• _Objective_: Retype the email reply about the new BPF helper for changing the DS field word for word, including every line from start to finish.

• _Quoted passage_:
>>

On 12/20/21 12:40 PM, Tyler Wear wrote:
New bpf helper function BPF_FUNC_skb_change_dsfield
"int bpf_skb_change_dsfield(struct sk_buff *skb, u8 mask, u8 value)".
BPF_PROG_TYPE_CGROUP_SKB typed bpf_prog which currently can
be attached to the ingress and egress path. The helper is needed
because this type of bpf_prog cannot modify the skb directly.
Used by a bpf_prog to specify DS field values on egress or
ingress.
Maybe you can expand a little bit here for your use case?
I know DS field might help but a description of your actual
use case will make adding this helper more compelling.
Signed-off-by: Tyler Wear <quic_twear@xxxxxxxxxxx>
---
include/uapi/linux/bpf.h | 9 ++++++++
net/core/filter.c | 46 ++++++++++++++++++++++++++++++++++++++++
2 files changed, 55 insertions(+)

<<

[Stored items]
>>

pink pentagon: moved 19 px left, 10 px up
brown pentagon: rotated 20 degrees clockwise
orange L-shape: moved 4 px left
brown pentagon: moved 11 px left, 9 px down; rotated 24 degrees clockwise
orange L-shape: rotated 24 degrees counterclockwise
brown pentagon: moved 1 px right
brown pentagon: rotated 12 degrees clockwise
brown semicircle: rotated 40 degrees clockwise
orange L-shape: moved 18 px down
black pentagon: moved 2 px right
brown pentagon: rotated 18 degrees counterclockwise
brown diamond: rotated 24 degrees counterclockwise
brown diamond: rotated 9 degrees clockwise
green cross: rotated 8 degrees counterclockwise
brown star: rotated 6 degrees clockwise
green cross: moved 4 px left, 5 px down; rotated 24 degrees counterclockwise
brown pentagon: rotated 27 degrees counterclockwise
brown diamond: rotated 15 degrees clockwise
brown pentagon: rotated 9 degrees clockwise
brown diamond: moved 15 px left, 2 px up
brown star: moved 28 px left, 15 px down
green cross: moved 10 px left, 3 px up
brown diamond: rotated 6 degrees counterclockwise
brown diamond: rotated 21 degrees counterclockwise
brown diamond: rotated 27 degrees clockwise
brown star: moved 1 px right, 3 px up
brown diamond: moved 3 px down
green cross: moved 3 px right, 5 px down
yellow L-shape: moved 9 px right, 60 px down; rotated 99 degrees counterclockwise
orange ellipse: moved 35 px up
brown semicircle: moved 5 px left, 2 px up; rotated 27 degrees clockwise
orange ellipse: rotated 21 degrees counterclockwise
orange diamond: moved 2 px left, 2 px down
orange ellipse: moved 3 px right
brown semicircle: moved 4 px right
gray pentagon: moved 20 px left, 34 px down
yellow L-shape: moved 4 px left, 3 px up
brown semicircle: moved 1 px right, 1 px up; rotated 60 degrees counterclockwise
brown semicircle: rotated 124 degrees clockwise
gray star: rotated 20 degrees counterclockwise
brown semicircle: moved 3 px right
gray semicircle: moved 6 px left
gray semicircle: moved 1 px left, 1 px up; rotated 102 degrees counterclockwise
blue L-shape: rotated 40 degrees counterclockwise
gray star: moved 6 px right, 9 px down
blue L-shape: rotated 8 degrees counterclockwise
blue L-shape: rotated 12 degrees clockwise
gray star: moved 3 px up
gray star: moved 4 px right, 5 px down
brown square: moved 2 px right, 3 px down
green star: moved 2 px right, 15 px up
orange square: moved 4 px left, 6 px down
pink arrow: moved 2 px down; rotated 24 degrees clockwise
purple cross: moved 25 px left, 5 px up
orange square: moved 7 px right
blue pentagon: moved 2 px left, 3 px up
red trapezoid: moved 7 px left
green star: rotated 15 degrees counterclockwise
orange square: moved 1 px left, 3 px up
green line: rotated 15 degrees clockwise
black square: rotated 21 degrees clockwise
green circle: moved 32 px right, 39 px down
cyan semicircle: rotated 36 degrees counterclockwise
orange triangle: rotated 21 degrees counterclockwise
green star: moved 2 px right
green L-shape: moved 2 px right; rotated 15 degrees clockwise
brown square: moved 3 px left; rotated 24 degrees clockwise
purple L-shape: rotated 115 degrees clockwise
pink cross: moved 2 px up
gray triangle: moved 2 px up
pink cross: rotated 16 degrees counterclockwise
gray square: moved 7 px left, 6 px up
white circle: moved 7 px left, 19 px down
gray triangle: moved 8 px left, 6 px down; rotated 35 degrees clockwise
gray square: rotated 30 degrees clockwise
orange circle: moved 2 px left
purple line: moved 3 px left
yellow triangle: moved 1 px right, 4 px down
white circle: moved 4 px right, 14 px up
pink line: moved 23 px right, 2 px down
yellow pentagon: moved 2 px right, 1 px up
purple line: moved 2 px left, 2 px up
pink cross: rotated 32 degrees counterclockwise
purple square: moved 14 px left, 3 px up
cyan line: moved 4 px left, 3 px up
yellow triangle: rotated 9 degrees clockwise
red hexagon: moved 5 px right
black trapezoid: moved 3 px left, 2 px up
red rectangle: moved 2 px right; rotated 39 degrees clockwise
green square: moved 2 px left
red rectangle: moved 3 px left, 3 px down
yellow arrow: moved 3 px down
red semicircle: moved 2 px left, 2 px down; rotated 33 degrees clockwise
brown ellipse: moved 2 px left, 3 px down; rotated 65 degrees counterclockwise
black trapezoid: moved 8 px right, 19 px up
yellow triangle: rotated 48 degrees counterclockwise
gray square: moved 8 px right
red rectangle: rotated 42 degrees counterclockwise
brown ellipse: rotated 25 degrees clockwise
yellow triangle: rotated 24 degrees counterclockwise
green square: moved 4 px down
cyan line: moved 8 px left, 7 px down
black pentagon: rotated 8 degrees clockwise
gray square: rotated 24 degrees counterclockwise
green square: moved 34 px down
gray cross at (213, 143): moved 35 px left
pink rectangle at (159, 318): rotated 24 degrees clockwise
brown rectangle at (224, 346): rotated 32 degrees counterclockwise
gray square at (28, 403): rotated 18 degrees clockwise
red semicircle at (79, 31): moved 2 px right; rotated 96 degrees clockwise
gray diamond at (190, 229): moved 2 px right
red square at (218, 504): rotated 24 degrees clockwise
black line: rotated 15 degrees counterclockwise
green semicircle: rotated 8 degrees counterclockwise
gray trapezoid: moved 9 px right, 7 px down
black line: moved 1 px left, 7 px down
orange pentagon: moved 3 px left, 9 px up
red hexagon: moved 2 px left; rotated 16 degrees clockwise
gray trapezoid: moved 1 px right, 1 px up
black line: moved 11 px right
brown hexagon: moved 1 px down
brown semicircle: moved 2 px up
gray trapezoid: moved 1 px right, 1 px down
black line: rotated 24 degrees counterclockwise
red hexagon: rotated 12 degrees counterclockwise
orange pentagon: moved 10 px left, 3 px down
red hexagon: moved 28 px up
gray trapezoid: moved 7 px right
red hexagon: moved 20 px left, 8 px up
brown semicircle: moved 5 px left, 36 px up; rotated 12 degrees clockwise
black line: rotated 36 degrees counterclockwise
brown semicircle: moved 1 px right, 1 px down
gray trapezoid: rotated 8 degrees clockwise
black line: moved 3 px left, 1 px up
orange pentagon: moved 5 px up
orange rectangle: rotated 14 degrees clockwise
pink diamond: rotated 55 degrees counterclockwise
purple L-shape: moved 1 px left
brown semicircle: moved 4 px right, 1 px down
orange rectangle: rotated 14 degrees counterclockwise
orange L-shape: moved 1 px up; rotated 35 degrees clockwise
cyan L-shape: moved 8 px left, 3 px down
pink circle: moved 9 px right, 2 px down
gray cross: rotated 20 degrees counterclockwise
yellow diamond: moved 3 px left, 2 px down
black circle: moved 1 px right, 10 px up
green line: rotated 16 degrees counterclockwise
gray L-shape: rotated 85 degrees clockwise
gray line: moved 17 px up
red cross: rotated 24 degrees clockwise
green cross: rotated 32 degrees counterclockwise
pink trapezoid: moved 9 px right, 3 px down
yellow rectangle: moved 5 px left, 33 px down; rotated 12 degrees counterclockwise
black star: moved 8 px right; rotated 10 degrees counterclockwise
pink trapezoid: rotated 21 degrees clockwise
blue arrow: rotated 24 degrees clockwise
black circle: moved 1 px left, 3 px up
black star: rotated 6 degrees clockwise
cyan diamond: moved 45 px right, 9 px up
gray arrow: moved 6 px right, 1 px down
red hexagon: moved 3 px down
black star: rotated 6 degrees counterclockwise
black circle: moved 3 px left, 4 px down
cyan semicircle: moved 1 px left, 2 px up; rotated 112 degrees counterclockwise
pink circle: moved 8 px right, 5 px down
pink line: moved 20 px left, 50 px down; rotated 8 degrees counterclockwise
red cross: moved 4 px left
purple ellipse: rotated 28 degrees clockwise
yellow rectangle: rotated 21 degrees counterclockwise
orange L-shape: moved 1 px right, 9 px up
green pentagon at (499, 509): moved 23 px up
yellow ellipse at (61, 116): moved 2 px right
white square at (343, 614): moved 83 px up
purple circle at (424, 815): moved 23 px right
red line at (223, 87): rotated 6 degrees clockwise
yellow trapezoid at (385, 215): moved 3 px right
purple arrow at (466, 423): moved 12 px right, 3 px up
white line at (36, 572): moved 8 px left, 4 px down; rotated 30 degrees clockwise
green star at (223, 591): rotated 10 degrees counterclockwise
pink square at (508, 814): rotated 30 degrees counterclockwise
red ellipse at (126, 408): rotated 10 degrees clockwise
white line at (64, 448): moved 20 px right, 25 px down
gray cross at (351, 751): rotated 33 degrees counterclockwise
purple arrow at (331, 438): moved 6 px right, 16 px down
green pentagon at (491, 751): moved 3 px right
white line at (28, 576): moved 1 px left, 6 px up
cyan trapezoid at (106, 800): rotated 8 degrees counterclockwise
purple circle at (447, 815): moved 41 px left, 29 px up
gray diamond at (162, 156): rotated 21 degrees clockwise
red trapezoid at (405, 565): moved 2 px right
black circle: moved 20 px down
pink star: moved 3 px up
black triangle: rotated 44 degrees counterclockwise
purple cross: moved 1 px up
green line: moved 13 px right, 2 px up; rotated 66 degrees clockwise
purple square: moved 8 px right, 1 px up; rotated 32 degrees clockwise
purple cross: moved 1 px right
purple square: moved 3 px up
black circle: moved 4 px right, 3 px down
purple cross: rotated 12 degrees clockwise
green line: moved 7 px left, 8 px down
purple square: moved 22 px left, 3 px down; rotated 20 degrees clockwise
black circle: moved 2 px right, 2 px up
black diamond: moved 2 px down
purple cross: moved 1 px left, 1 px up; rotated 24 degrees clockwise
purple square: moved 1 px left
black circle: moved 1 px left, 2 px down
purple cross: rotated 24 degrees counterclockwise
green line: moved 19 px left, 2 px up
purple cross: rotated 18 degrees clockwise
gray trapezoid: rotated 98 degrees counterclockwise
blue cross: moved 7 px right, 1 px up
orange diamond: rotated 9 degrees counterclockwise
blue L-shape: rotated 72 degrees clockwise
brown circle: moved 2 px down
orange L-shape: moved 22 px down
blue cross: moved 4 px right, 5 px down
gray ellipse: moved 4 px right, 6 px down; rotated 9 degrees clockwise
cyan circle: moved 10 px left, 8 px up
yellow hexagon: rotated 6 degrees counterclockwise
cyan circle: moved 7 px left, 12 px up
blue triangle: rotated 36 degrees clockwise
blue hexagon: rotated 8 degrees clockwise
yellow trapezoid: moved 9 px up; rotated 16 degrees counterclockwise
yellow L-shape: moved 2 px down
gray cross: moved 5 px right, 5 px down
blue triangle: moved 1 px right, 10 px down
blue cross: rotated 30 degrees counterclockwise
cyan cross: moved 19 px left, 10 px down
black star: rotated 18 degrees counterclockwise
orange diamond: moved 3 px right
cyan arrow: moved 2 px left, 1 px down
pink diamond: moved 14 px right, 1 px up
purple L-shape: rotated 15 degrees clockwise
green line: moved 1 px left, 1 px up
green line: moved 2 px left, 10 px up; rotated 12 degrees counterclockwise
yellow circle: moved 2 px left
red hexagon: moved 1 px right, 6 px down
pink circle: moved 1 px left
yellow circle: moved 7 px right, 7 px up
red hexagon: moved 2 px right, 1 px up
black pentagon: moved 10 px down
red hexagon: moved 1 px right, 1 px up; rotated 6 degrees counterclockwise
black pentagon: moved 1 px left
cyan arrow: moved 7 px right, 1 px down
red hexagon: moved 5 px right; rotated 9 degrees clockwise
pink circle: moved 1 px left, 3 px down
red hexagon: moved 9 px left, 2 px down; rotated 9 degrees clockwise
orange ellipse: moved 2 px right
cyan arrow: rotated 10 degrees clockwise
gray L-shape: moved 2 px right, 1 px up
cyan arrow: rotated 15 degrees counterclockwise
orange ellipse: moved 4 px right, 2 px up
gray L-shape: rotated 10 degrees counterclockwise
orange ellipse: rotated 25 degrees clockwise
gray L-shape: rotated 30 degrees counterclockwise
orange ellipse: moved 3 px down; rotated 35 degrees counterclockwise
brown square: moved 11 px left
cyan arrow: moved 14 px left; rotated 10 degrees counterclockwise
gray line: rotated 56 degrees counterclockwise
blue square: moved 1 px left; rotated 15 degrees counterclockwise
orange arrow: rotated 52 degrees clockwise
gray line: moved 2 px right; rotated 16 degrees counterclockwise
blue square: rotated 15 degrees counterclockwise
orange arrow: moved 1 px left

<<

• _Output for this task_:
On 12/20/21 12:40 PM, Tyler Wear wrote:
New bpf helper function BPF_FUNC_skb_change_dsfield
"int bpf_skb_change_dsfield(struct sk_buff *skb, u8 mask, u8 value)".
BPF_PROG_TYPE_CGROUP_SKB typed bpf_prog which currently can
be attached to the ingress and egress path. The helper is needed
because this type of bpf_prog cannot modify the skb directly.
Used by a bpf_prog to specify DS field values on egress or
ingress.
Maybe you can expand a little bit here for your use case?
I know DS field might help but a description of your actual
use case will make adding this helper more compelling.
Signed-off-by: Tyler Wear <quic_twear@xxxxxxxxxxx>
---
include/uapi/linux/bpf.h | 9 ++++++++
net/core/filter.c | 46 ++++++++++++++++++++++++++++++++++++++++
2 files changed, 55 insertions(+)